[[ Provided records, beginning ]]

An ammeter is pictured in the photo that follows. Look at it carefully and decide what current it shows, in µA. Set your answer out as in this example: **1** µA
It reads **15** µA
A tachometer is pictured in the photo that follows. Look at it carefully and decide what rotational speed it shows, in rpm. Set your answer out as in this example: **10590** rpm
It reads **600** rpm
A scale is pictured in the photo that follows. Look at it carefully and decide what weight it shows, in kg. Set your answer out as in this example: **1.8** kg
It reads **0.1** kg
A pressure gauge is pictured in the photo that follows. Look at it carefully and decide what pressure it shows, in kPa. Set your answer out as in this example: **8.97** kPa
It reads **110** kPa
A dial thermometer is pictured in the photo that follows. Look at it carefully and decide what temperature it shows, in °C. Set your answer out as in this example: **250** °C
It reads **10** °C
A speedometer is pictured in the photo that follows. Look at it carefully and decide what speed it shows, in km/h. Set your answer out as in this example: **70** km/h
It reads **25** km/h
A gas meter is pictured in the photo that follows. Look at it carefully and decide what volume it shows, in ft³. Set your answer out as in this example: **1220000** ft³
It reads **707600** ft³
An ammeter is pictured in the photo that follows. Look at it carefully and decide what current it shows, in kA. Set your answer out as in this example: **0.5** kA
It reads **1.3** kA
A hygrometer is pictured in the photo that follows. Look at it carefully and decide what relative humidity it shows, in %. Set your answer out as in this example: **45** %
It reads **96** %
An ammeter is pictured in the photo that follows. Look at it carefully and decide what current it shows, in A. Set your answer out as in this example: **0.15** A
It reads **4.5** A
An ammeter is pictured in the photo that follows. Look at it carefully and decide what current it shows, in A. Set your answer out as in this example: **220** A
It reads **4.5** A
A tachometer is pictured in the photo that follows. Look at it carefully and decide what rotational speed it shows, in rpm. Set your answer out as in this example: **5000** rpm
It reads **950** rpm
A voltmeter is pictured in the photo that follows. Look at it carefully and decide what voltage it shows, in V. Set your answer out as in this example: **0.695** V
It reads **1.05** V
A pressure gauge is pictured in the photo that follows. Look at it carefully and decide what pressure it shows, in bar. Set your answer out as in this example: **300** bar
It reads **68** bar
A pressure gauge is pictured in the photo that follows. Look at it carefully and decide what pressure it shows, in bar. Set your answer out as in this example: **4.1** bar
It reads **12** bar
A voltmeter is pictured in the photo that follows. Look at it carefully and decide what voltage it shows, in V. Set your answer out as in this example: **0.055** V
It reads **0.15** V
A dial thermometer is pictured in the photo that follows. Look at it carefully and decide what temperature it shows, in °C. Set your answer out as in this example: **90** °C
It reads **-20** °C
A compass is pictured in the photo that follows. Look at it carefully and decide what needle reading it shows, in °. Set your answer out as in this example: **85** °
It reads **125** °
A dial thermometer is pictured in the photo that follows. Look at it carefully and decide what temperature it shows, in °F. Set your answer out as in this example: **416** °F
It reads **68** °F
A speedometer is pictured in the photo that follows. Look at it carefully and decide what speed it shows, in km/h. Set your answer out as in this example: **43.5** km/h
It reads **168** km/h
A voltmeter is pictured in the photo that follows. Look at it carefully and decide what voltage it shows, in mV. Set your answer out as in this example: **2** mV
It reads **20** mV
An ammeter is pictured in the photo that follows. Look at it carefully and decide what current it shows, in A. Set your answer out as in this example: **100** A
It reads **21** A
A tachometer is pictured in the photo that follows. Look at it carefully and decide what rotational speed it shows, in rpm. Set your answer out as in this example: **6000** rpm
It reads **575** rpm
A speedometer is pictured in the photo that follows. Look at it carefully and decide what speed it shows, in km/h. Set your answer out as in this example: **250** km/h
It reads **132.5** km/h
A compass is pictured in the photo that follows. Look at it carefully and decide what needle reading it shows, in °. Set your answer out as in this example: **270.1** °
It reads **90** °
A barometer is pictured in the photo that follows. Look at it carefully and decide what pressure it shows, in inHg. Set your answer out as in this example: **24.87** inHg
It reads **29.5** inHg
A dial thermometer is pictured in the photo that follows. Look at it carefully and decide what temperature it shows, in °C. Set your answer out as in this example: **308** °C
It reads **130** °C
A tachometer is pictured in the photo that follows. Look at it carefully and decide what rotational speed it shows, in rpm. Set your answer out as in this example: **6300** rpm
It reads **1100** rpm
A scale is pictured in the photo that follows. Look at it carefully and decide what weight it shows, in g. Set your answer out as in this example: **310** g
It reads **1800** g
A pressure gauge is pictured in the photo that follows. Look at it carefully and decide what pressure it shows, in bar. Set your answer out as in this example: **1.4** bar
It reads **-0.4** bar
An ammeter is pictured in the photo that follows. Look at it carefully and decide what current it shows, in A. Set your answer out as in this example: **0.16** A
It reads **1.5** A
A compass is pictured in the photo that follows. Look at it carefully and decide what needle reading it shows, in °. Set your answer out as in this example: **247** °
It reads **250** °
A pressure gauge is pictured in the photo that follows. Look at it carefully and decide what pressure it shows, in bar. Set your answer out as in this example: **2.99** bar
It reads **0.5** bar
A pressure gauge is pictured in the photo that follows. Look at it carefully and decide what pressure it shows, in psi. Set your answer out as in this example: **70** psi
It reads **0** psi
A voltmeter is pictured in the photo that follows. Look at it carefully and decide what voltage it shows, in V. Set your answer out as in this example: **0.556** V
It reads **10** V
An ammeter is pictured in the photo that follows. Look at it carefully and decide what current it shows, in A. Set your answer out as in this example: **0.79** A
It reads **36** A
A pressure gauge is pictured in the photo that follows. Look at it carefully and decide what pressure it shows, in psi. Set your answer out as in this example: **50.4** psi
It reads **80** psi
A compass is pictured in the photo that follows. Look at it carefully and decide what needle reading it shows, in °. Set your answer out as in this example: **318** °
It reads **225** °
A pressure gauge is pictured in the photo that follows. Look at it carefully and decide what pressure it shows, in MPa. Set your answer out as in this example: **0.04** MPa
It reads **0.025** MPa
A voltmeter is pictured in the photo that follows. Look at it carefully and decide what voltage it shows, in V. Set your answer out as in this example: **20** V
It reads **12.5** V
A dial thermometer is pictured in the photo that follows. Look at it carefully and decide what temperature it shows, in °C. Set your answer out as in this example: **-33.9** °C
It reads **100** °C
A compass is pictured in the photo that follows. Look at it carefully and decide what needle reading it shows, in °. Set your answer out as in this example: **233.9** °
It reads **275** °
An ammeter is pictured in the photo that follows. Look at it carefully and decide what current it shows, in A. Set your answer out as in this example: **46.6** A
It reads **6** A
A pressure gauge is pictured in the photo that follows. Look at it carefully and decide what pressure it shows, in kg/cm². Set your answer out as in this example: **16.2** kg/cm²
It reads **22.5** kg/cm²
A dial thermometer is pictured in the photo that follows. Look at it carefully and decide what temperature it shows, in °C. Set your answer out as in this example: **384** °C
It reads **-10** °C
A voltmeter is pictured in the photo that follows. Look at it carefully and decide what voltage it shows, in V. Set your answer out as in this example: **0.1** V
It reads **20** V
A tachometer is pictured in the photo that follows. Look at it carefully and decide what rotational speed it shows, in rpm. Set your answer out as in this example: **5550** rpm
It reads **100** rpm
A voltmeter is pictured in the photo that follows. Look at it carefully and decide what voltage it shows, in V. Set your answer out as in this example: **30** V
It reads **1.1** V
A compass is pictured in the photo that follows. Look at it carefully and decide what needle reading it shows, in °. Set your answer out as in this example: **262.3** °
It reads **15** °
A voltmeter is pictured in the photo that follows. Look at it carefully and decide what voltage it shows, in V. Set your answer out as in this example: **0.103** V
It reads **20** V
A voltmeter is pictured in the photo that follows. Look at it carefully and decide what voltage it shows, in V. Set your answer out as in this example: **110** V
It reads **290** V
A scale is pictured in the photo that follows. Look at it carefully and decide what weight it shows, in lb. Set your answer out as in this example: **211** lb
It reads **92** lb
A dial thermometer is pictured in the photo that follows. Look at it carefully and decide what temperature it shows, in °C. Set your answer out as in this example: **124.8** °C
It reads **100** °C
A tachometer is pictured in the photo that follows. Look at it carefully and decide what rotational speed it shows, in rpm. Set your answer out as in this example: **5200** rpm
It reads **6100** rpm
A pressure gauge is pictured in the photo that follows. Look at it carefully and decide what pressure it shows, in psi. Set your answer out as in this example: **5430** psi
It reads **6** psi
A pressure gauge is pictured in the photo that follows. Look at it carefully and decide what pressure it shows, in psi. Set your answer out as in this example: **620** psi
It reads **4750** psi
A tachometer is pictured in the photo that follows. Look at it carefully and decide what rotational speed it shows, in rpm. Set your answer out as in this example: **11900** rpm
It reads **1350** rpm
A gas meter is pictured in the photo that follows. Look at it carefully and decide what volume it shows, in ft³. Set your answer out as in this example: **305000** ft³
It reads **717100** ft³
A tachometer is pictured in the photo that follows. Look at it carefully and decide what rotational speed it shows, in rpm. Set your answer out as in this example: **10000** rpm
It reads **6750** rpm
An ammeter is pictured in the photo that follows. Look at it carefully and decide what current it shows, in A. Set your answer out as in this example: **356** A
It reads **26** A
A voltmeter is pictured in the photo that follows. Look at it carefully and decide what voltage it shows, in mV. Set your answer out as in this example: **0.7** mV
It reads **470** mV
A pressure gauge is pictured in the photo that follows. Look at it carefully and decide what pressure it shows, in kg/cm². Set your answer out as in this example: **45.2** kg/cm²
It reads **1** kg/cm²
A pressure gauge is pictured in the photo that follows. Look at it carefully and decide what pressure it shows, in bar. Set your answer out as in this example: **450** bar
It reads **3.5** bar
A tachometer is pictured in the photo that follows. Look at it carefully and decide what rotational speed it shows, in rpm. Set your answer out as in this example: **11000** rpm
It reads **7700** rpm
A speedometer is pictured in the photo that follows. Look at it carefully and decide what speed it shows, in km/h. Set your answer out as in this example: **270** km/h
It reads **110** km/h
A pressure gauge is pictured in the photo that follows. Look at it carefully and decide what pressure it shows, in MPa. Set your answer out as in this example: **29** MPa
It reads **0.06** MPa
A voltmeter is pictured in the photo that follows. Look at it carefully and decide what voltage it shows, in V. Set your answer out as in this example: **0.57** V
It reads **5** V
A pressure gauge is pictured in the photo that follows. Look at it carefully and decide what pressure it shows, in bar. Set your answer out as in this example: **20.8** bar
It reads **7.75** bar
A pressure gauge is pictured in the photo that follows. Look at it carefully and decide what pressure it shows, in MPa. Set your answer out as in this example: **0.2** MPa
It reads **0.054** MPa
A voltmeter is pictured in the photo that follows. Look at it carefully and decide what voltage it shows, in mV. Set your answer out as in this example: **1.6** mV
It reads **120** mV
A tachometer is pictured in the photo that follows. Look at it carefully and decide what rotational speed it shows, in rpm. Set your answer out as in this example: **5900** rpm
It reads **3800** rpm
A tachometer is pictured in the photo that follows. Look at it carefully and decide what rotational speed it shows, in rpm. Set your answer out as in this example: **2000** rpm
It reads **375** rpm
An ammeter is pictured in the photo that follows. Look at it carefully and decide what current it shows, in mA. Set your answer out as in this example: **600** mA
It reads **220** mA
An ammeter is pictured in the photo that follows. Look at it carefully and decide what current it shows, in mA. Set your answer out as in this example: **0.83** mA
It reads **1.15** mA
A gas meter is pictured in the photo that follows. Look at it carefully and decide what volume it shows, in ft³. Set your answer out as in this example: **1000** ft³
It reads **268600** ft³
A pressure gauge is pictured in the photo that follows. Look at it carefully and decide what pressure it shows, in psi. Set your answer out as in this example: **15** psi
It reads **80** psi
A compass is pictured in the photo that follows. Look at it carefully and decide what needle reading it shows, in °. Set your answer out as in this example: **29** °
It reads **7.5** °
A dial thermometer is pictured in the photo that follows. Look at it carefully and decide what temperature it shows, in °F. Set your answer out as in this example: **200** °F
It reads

[[ Provided records, end ]]

### Instructions to follow
Retype the records above word for word, from the line that contains "example: **15** psi" through the line that contains "It reads **7.5** °", including both of those lines.

### Answer
A pressure gauge is pictured in the photo that follows. Look at it carefully and decide what pressure it shows, in psi. Set your answer out as in this example: **15** psi
It reads **80** psi
A compass is pictured in the photo that follows. Look at it carefully and decide what needle reading it shows, in °. Set your answer out as in this example: **29** °
It reads **7.5** °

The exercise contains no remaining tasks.